- BRIEF -
Repeat the records below exactly, beginning at the first line and finishing with the line that contains "34: (389, 181, 48.52)".

○ ○ ○

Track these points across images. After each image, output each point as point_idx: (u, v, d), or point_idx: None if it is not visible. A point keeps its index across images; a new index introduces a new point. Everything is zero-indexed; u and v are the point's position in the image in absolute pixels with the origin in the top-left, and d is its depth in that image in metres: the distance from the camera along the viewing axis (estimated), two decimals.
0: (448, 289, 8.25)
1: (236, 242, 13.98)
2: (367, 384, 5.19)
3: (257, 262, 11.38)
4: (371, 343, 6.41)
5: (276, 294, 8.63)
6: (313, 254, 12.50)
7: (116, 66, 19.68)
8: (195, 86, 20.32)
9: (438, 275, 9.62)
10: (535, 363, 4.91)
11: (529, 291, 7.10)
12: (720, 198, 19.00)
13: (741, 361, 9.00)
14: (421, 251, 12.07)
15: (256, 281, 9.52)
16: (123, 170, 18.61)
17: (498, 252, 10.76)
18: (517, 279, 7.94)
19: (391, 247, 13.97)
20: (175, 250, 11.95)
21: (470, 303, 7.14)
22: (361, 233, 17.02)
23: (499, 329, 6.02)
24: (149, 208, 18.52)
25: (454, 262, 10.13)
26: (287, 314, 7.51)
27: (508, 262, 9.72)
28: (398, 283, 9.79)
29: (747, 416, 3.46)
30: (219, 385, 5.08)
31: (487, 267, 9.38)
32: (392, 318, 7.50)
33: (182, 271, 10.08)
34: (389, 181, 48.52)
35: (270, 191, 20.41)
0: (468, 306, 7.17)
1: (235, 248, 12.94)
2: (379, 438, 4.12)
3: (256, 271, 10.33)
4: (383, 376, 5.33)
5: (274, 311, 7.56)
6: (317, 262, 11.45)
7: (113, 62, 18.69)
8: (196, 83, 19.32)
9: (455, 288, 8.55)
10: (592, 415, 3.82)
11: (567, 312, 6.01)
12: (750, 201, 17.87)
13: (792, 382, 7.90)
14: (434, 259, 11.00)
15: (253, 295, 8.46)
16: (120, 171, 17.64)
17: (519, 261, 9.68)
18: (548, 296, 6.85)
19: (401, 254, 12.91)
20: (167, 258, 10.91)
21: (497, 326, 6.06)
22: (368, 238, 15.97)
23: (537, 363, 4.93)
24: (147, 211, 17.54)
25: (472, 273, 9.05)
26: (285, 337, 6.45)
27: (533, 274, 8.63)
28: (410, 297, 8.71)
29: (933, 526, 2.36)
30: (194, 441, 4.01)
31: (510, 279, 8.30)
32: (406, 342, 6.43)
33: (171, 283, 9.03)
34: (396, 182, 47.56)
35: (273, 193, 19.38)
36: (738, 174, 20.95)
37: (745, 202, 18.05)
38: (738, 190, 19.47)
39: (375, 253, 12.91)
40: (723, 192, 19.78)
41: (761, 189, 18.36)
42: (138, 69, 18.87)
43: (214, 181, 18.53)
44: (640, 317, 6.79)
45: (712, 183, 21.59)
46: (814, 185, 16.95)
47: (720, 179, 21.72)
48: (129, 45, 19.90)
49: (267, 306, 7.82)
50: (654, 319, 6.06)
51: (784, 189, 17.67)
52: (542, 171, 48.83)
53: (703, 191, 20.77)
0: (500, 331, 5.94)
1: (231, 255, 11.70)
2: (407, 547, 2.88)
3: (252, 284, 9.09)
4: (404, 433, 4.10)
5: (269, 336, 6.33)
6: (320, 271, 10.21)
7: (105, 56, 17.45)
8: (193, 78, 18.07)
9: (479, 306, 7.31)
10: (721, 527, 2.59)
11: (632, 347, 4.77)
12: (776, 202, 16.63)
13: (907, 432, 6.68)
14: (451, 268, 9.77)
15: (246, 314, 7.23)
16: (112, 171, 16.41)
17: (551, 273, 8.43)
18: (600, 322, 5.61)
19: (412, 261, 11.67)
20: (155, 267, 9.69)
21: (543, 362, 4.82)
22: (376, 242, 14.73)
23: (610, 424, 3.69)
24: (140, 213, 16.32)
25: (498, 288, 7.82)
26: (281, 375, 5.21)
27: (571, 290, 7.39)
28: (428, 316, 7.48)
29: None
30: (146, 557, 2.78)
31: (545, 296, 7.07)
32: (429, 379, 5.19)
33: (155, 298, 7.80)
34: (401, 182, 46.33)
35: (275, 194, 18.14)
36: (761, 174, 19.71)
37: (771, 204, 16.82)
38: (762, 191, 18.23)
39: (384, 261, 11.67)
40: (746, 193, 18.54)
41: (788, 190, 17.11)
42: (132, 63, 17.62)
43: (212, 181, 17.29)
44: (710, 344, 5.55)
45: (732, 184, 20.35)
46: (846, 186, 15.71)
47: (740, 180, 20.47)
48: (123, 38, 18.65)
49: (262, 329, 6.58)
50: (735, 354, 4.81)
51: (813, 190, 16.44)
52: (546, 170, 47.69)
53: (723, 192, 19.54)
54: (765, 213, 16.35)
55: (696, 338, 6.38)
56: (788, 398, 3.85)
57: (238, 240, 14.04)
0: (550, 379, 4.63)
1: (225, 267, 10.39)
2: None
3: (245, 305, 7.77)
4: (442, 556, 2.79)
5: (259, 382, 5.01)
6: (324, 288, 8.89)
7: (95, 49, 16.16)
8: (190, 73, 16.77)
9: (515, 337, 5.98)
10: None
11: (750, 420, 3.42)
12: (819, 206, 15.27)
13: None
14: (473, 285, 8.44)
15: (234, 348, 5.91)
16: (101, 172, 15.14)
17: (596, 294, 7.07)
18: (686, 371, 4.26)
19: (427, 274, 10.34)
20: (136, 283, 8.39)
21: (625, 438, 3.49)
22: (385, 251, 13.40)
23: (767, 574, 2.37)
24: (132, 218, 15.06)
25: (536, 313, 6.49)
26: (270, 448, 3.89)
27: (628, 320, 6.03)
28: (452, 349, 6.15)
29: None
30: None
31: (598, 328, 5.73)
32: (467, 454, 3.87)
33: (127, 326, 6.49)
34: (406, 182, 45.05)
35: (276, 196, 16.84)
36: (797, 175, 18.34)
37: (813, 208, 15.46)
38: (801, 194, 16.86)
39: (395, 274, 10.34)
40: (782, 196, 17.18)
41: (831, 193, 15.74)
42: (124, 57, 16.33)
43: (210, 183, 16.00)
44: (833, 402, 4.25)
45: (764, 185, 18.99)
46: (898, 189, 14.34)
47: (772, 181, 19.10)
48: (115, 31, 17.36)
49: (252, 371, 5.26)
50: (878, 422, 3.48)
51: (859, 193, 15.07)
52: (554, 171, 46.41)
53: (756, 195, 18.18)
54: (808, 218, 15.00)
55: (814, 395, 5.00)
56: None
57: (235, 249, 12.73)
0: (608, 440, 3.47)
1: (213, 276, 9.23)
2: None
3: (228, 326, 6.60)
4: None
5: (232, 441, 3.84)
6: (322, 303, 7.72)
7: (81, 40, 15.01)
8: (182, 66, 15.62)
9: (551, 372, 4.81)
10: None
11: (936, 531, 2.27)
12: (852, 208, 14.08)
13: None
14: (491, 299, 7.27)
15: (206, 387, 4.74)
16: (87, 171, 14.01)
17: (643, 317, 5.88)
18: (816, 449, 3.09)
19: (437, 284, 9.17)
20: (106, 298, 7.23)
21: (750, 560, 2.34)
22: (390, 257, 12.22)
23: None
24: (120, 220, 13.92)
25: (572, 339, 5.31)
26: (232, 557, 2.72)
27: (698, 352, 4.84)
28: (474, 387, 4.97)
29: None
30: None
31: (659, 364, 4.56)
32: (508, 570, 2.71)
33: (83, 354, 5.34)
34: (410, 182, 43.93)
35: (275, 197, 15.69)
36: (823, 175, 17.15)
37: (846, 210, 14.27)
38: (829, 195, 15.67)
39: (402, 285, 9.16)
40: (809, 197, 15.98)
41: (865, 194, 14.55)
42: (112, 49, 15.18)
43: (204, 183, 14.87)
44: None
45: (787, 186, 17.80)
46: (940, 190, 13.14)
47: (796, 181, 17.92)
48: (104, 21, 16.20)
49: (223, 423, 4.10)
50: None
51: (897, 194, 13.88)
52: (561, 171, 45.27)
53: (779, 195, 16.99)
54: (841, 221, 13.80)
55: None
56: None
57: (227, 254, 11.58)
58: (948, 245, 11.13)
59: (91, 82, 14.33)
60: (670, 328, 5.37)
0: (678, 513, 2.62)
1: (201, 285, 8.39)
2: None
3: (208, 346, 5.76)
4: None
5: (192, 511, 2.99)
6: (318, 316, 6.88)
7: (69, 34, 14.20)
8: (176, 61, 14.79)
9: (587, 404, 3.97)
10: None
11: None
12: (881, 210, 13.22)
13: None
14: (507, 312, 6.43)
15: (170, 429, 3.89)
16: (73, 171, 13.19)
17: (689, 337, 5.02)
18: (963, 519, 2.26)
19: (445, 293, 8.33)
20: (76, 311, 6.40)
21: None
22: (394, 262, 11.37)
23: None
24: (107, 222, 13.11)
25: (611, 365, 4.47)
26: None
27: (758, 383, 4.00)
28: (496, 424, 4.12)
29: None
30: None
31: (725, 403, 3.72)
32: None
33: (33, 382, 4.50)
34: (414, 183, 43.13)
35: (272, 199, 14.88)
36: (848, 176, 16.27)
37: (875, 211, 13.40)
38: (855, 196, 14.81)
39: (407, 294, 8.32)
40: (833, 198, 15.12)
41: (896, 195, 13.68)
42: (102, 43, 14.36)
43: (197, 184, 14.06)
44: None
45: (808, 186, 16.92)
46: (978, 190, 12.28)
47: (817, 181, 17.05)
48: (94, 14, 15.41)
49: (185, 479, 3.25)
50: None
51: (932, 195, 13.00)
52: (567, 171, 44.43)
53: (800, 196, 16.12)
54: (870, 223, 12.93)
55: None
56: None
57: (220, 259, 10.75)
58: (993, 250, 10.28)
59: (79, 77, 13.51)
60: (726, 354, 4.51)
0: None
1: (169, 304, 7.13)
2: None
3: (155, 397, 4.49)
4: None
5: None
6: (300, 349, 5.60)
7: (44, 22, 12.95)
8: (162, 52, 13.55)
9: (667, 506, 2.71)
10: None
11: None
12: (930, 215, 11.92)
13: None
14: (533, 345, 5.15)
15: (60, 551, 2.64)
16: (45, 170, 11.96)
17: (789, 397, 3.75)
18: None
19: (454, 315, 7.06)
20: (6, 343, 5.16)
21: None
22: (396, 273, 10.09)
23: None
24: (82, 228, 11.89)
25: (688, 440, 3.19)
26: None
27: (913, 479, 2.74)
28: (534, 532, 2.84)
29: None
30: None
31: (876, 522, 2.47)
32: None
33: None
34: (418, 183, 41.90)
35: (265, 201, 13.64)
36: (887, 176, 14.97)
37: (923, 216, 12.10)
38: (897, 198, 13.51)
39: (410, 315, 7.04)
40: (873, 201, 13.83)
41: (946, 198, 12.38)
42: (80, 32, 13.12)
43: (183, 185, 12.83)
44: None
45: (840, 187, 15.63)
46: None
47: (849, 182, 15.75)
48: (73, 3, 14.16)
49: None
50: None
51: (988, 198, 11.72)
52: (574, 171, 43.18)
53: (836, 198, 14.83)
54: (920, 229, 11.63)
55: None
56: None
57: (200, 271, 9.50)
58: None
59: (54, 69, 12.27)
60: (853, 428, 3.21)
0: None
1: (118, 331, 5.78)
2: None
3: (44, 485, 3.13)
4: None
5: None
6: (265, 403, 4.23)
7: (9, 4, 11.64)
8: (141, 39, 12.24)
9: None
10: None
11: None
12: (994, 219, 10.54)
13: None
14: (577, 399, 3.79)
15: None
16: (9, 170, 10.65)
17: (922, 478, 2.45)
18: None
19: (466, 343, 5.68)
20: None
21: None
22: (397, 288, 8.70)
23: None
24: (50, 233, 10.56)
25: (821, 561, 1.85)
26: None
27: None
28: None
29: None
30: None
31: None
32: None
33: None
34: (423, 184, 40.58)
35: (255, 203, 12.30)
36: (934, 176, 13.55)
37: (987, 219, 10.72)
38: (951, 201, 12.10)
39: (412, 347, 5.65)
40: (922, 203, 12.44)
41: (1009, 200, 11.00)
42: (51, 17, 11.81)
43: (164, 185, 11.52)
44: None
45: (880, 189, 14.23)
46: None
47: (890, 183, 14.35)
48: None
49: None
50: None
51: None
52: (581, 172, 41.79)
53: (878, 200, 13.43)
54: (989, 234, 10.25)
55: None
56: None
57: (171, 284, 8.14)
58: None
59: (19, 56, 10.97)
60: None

○ ○ ○

- EXERCISE RESPONSE -
Track these points across images. After each image, output each point as point_idx: (u, v, d), or point_idx: None if it is not visible. A point keeps its index across images; a new index introduces a new point. Everything is zero-indexed; u and v are the point's position in the image in absolute pixels with the origin in the top-left, and d is its depth in that image in metres: the distance from the camera along the viewing axis (estimated), two decimals.
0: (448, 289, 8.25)
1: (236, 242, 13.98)
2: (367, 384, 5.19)
3: (257, 262, 11.38)
4: (371, 343, 6.41)
5: (276, 294, 8.63)
6: (313, 254, 12.50)
7: (116, 66, 19.68)
8: (195, 86, 20.32)
9: (438, 275, 9.62)
10: (535, 363, 4.91)
11: (529, 291, 7.10)
12: (720, 198, 19.00)
13: (741, 361, 9.00)
14: (421, 251, 12.07)
15: (256, 281, 9.52)
16: (123, 170, 18.61)
17: (498, 252, 10.76)
18: (517, 279, 7.94)
19: (391, 247, 13.97)
20: (175, 250, 11.95)
21: (470, 303, 7.14)
22: (361, 233, 17.02)
23: (499, 329, 6.02)
24: (149, 208, 18.52)
25: (454, 262, 10.13)
26: (287, 314, 7.51)
27: (508, 262, 9.72)
28: (398, 283, 9.79)
29: (747, 416, 3.46)
30: (219, 385, 5.08)
31: (487, 267, 9.38)
32: (392, 318, 7.50)
33: (182, 271, 10.08)
34: (389, 181, 48.52)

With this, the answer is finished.